There are so many lessons about how to get stuff done in Live Free or Die Hard, that it’s tough to know where to start.

You could look at how John McClane learns to trust and rely on the cyber-expertise of young hackers Matt and ‘Warlock’. McClane might not know cyber-stuff, but he knows people and he knows when to depend on them.

Or you could look at how in the final scenes McClane shoots himself THROUGH HIS OWN SHOULDER to kill the bad guy behind him. That’s getting stuff done right? No pain, no gain!

But for me, the most important lesson from Die Hard 4.0 about getting stuff done is this:

Sometimes, in order to get stuff done, you’ve got to totally disrupt what’s currently happening. It’s not enough to just do things right, you’ve got to be doing the right things. Nothing changes the game like launching a car at a helicopter. They didn’t see that one coming and it certainly cleared the way for the priorities that John really had to be getting on with.

5. A Good Day to Die Hard

It turns out that John McClane’s estranged son Jack is an undercover CIA agent. Jack is facing trumped-up charges for assassination in Russia and so John travels to Moscow to help him out.

Everybody’s after some kind of file concerning former billionaire and government whistleblower Yuri Komarov, which has evidence implicating high-ranking Russian official Viktor Chagarin. There are plenty of gun fights, more helicopters, running, leaping and exploding.

There are also red-herrings all over the place, as the file turns out to be non-existent and is actually a clue to a secret entrance to a Chernobyl vault containing €1bn worth of weapons-grade uranium. It’s this uranium that everyone (not just the bad guys) has been betraying each other in order to reach first.

A Good Day to Die Hard is a lot like trying to get stuff done in real life. You can never really be sure what’s going on. Somebody tells you that the secret file is the key, but do they really know what they’re talking about? What if they have an agenda of their own?

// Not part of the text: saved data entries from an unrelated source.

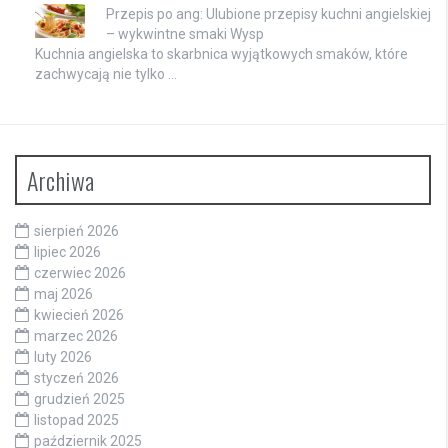
Przepis po ang: Ulubione przepisy kuchni angielskiej
– wykwintne smaki Wysp
Kuchnia angielska to skarbnica wyjątkowych smaków, które
zachwycają nie tylko …
Archiwa
sierpień 2026
lipiec 2026
czerwiec 2026
maj 2026
kwiecień 2026
marzec 2026
luty 2026
styczeń 2026
grudzień 2025
listopad 2025
październik 2025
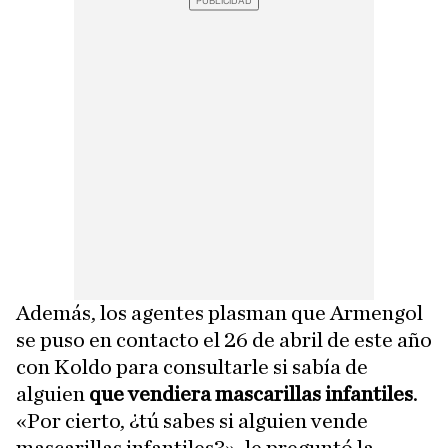
Además, los agentes plasman que Armengol
se puso en contacto el 26 de abril de este año
con Koldo para consultarle si sabía de
alguien
que vendiera mascarillas infantiles
.
«Por cierto, ¿tú sabes si alguien vende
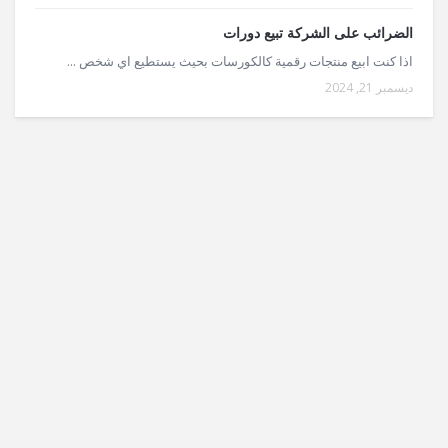
الضرائب على الشركة تبيع دورات
اذا كنت ابيع منتجات رقمية كالكورسات بحيث يستطيع اي شخص ...
ديسمبر 21, 2024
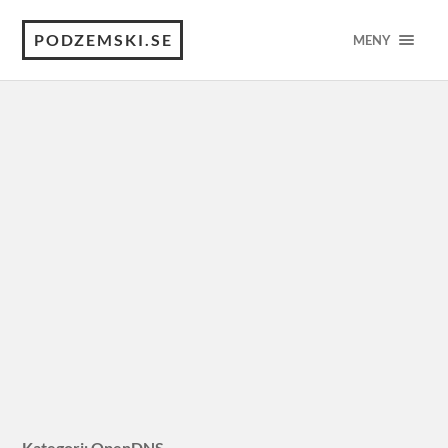
PODZEMSKI.SE
MENY
Kategori:
OpenDNS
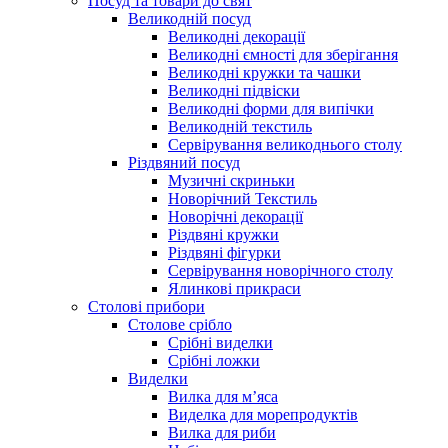
Посуд та товари до свят
Великодній посуд
Великодні декорації
Великодні ємності для зберігання
Великодні кружки та чашки
Великодні підвіски
Великодні форми для випічки
Великодній текстиль
Сервірування великоднього столу
Різдвяний посуд
Музичні скриньки
Новорічний Текстиль
Новорічні декорації
Різдвяні кружки
Різдвяні фігурки
Сервірування новорічного столу
Ялинкові прикраси
Столові прибори
Столове срібло
Срібні виделки
Срібні ложки
Виделки
Вилка для м’яса
Виделка для морепродуктів
Вилка для риби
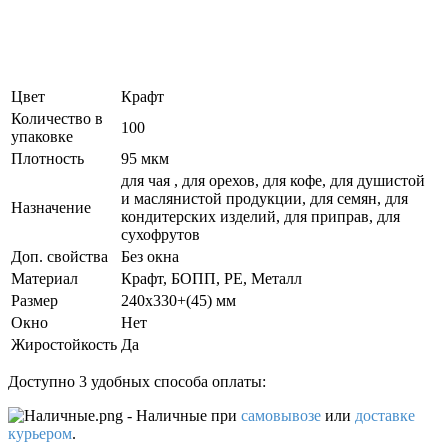
Цвет
Крафт
Количество в
100
упаковке
Плотность
95 мкм
для чая , для орехов, для кофе, для душистой
и маслянистой продукции, для семян, для
Назначение
кондитерских изделий, для приправ, для
сухофрутов
Доп. свойства
Без окна
Материал
Крафт, БОПП, PE, Металл
Размер
240x330+(45) мм
Окно
Нет
Жиростойкость
Да
Доступно 3 удобных способа оплаты:
- Наличные
при
самовывозе
или
доставке
курьером
.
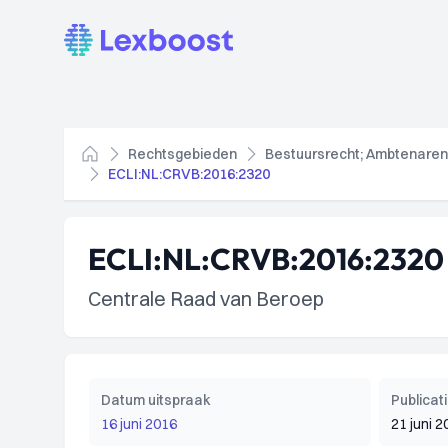
Lexboost
Rechtsgebieden
Bestuursrecht; Ambtenaren
Home
ECLI:NL:CRVB:2016:2320
ECLI:NL:CRVB:2016:2320
Centrale Raad van Beroep
Datum uitspraak
Publica
16 juni 2016
21 juni 2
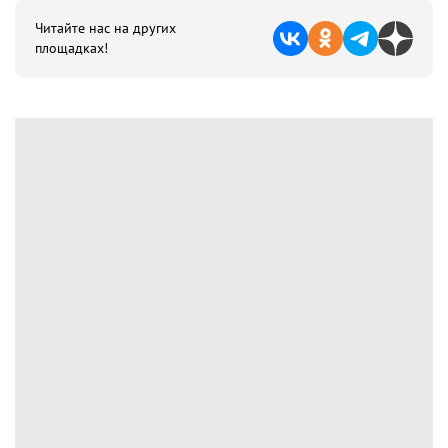
Читайте нас на других
площадках!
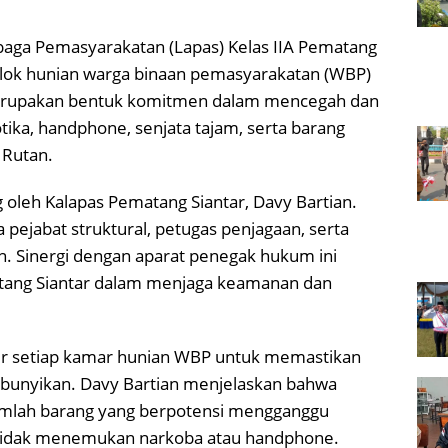
baga Pemasyarakatan (Lapas) Kelas IIA Pematang
 blok hunian warga binaan pemasyarakatan (WBP)
 merupakan bentuk komitmen dalam mencegah dan
ika, handphone, senjata tajam, serta barang
 Rutan.
g oleh Kalapas Pematang Siantar, Davy Bartian.
 pejabat struktural, petugas penjagaan, serta
un. Sinergi dengan aparat penegak hukum ini
tang Siantar dalam menjaga keamanan dan
sir setiap kamar hunian WBP untuk memastikan
mbunyikan. Davy Bartian menjelaskan bahwa
mlah barang yang berpotensi mengganggu
tidak menemukan narkoba atau handphone.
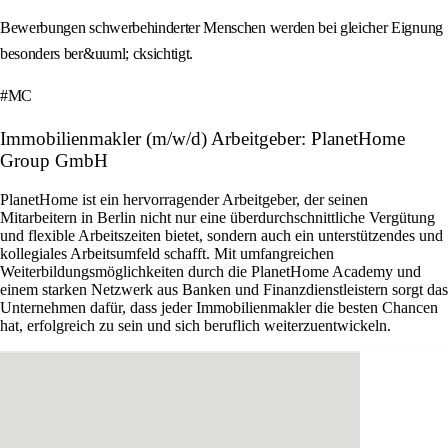
Bewerbungen schwerbehinderter Menschen werden bei gleicher Eignung
besonders ber&uuml; cksichtigt.
#MC
Immobilienmakler (m/w/d) Arbeitgeber: PlanetHome
Group GmbH
PlanetHome ist ein hervorragender Arbeitgeber, der seinen
Mitarbeitern in Berlin nicht nur eine überdurchschnittliche Vergütung
und flexible Arbeitszeiten bietet, sondern auch ein unterstützendes und
kollegiales Arbeitsumfeld schafft. Mit umfangreichen
Weiterbildungsmöglichkeiten durch die PlanetHome Academy und
einem starken Netzwerk aus Banken und Finanzdienstleistern sorgt das
Unternehmen dafür, dass jeder Immobilienmakler die besten Chancen
hat, erfolgreich zu sein und sich beruflich weiterzuentwickeln.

A pivotal point in the plot is when John and Jack meet up with Komarov’s daughter, Irina. They’re in a grand hotel in the city. Irina will provide them with a key to the vault which contains the (non-existent) file. The file will exonerate both Jack and Irina’s father Komarov, as well as incriminating Chagarin. So why is Irina acting so shifty…? John McClane trusts his instincts and just knows that Irina’s shifty behaviour is not right. That her motives must somehow be off. This gives them vital seconds to escape the devastating gunfire that rips through the hotel ballroom’s windows.

It’s this point which for me is the big lesson in getting stuff done from Die Hard 5:

When you’re trying to get stuff done, people around you will promise one thing and do another. Their motives will be different from yours. Most of the time, they’re not acting against you (unless you’re John McClane), it’s just that they’ve also got an agenda, stuff that they need to get done too. Trust your instincts to know when this is happening and deal with it in as straight-forward a way as possible.

Yippee ki-yay people; go get stuff done.